» **PASSAGE FOURNI**:
--------------------------------------------------
Dans de nombreux secteurs, il n’est pas possible d’alimenter de façon régulière (notamment dans le domaine des études) plus d’un industriel par type de matériel (c’est, par exemple, le cas pour les avions de combat, les hélicoptères, les engins balistiques ou les sous-marins nucléaires). Par ailleurs, la complexité des grands systèmes d’arme conduit à ce que la maîtrise-d’œuvre ne puisse en être confiée qu’à des industriels suffisamment puissants, mieux à même de faire face aux aléas techniques et financiers de tels programmes et d’effectuer l’effort nécessaire pour s’imposer sur le marché international grâce à leur réseau commercial. La tendance générale va donc bien, comme vous l’avez noté, vers une certaine concentration et la constitution quasi inévitable des monopoles, malgré les inconvénients qui en découlent.
On peut craindre en effet qu’un industriel bénéficiant d’un marché national pratiquement réservé n’augmente ses prix sans raisons techniques valables, néglige la qualité de son produit, ne respecte pas les délais de livraison, ou encore ne fasse pas l’effort nécessaire pour améliorer ses matériels et pour préserver sa capacité d’innovation. L’absence de concurrence peut conduire les industriels à « s’endormir », assurés qu’ils sont de leur marché et de leur avenir, et à perdre ainsi à terme toute compétitivité.
--------------------------------------------------
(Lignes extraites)

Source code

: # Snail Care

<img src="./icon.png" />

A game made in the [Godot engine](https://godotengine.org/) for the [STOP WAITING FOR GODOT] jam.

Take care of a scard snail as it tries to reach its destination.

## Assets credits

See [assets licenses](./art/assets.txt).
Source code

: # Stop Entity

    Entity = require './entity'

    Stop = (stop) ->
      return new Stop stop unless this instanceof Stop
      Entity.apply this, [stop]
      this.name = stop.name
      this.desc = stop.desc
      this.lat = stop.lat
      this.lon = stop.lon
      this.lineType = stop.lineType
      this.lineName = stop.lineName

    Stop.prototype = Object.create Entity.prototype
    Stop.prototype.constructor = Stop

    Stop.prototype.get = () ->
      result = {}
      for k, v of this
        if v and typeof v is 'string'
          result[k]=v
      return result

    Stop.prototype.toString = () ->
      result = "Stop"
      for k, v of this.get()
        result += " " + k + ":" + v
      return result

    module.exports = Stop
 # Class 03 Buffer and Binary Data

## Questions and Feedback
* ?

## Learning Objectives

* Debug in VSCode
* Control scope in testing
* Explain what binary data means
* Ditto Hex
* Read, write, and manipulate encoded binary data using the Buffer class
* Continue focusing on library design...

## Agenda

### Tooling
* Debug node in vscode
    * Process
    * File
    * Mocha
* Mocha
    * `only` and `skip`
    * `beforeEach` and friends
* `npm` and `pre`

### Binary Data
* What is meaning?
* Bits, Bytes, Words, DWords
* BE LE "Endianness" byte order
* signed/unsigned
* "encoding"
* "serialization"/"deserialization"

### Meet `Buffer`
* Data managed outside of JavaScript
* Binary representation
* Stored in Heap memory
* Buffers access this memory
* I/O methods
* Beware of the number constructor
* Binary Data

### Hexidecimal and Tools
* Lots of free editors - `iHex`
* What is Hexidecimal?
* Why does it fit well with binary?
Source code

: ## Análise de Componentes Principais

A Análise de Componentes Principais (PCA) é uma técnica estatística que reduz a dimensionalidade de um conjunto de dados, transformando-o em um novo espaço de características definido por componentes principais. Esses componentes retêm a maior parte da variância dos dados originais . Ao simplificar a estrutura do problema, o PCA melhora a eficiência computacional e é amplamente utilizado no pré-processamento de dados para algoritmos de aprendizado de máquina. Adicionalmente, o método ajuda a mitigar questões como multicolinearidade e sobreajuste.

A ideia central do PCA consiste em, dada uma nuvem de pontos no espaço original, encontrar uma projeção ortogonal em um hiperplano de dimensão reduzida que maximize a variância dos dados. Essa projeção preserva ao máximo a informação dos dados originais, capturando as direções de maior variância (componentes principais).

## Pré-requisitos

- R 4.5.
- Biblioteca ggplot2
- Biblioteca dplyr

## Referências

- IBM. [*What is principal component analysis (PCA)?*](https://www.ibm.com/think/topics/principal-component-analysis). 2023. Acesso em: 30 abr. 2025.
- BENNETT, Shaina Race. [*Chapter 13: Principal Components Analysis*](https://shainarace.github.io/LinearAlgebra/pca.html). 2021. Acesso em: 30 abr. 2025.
--------------------------------------------------
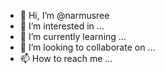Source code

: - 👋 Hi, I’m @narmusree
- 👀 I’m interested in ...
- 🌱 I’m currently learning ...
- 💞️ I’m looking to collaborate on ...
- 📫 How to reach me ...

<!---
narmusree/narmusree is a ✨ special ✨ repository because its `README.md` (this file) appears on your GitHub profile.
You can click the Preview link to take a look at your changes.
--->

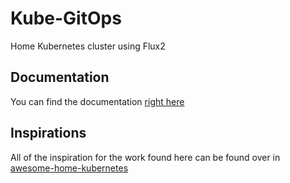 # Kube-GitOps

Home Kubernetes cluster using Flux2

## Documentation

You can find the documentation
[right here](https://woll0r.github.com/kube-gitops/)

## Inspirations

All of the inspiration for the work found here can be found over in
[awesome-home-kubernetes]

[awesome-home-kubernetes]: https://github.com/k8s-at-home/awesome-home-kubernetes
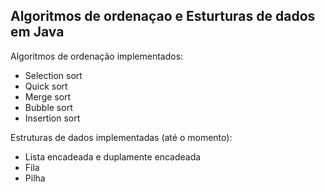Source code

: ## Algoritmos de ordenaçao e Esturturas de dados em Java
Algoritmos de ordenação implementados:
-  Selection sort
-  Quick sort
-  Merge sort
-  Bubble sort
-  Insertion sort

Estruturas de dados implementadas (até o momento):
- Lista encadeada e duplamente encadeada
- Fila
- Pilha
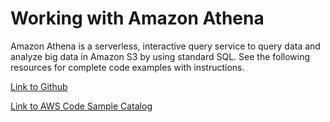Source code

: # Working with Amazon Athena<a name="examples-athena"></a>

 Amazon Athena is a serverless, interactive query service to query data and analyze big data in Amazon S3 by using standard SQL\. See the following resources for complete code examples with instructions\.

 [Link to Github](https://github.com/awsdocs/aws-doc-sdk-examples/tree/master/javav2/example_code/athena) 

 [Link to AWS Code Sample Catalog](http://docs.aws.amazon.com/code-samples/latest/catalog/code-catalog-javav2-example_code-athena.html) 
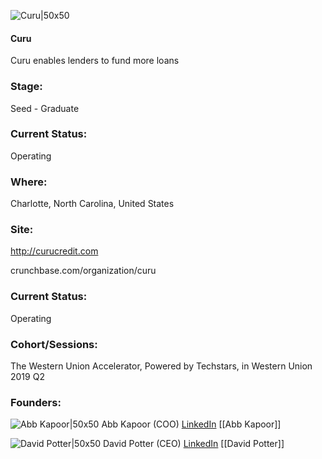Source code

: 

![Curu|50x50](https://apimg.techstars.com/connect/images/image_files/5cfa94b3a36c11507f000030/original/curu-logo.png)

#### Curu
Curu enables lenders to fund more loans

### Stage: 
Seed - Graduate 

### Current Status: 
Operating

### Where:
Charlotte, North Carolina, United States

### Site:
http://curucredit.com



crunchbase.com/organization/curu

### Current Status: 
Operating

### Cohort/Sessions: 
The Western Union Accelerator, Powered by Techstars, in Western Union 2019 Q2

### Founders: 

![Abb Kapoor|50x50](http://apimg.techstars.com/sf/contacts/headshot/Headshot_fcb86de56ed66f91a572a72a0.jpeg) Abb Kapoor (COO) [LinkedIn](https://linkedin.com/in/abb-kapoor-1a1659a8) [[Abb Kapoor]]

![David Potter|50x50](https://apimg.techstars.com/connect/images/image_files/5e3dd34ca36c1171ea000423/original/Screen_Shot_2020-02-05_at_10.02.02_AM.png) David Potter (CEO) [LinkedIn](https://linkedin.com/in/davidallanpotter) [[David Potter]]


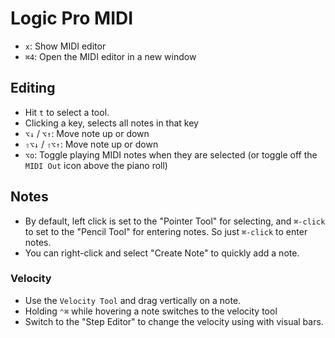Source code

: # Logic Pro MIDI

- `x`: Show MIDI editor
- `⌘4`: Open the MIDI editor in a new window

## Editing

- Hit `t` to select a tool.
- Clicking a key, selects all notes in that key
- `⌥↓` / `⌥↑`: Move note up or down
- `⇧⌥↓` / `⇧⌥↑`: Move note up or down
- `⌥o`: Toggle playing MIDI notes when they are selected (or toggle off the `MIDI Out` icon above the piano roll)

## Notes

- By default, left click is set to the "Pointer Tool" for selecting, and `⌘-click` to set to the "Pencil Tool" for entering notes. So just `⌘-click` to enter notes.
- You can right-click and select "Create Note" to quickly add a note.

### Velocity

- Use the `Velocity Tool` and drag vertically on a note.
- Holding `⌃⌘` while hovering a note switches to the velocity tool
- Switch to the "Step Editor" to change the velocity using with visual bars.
--------------------------------------------------
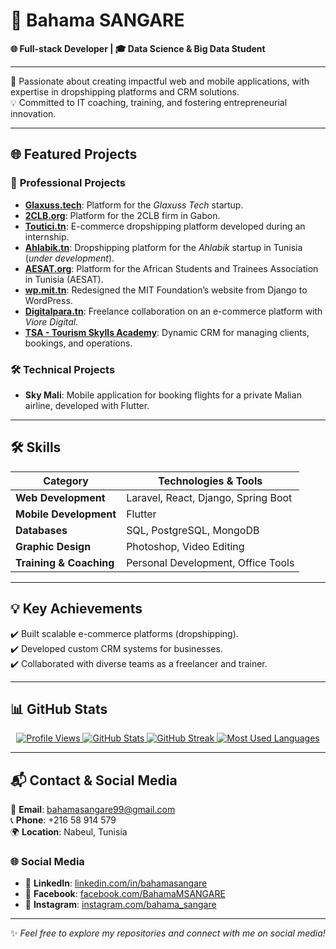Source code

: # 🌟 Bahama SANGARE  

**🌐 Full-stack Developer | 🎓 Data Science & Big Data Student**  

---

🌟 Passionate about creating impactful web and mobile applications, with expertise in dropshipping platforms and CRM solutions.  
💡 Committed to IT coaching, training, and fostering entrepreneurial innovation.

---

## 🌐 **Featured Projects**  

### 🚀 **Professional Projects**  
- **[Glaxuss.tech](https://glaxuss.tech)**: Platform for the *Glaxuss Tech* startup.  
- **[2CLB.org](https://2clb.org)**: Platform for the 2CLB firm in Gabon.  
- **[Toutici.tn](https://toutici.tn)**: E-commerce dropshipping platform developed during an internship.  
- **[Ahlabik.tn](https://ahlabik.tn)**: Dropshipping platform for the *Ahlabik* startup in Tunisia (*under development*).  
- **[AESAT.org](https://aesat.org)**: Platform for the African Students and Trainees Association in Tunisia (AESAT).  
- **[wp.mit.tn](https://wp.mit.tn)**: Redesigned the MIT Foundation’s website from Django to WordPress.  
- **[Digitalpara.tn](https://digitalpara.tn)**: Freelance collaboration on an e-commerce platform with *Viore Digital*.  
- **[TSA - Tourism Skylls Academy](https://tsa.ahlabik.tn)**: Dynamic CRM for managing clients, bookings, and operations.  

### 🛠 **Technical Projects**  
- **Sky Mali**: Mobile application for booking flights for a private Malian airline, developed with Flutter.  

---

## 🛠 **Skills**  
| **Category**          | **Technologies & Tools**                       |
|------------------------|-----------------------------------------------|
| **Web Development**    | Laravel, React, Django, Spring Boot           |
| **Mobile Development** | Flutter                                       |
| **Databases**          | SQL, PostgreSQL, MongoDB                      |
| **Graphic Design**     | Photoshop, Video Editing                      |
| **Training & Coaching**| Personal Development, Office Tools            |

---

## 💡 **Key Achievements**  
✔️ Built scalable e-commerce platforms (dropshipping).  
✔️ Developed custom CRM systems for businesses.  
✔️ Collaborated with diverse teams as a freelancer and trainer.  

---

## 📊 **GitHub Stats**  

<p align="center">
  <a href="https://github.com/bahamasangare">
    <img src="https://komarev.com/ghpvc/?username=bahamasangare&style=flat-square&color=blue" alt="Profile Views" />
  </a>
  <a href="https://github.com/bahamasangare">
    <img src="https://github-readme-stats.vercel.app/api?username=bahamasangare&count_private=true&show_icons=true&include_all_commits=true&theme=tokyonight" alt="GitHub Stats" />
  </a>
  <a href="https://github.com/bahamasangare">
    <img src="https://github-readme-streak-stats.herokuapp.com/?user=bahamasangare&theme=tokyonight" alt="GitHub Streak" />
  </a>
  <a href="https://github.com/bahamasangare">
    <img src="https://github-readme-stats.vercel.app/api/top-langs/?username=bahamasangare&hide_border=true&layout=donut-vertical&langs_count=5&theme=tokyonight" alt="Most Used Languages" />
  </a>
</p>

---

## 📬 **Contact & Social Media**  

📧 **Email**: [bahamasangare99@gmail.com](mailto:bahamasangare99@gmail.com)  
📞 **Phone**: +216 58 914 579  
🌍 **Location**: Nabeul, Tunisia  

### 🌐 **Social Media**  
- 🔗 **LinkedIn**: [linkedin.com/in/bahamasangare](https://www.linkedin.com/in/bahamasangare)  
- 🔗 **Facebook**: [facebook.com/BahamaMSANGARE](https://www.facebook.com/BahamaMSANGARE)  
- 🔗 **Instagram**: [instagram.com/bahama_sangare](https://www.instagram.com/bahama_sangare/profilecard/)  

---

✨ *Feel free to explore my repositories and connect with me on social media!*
--------------------------------------------------
» **CONSIGNES DE TRAVAIL**:
Recopiez intégralement, sans la moindre modification, le passage sur la concentration des industriels de l'armement.

» **RÉSULTAT OBTENU**:
Dans de nombreux secteurs, il n’est pas possible d’alimenter de façon régulière (notamment dans le domaine des études) plus d’un industriel par type de matériel (c’est, par exemple, le cas pour les avions de combat, les hélicoptères, les engins balistiques ou les sous-marins nucléaires). Par ailleurs, la complexité des grands systèmes d’arme conduit à ce que la maîtrise-d’œuvre ne puisse en être confiée qu’à des industriels suffisamment puissants, mieux à même de faire face aux aléas techniques et financiers de tels programmes et d’effectuer l’effort nécessaire pour s’imposer sur le marché international grâce à leur réseau commercial. La tendance générale va donc bien, comme vous l’avez noté, vers une certaine concentration et la constitution quasi inévitable des monopoles, malgré les inconvénients qui en découlent.
On peut craindre en effet qu’un industriel bénéficiant d’un marché national pratiquement réservé n’augmente ses prix sans raisons techniques valables, néglige la qualité de son produit, ne respecte pas les délais de livraison, ou encore ne fasse pas l’effort nécessaire pour améliorer ses matériels et pour préserver sa capacité d’innovation. L’absence de concurrence peut conduire les industriels à « s’endormir », assurés qu’ils sont de leur marché et de leur avenir, et à perdre ainsi à terme toute compétitivité.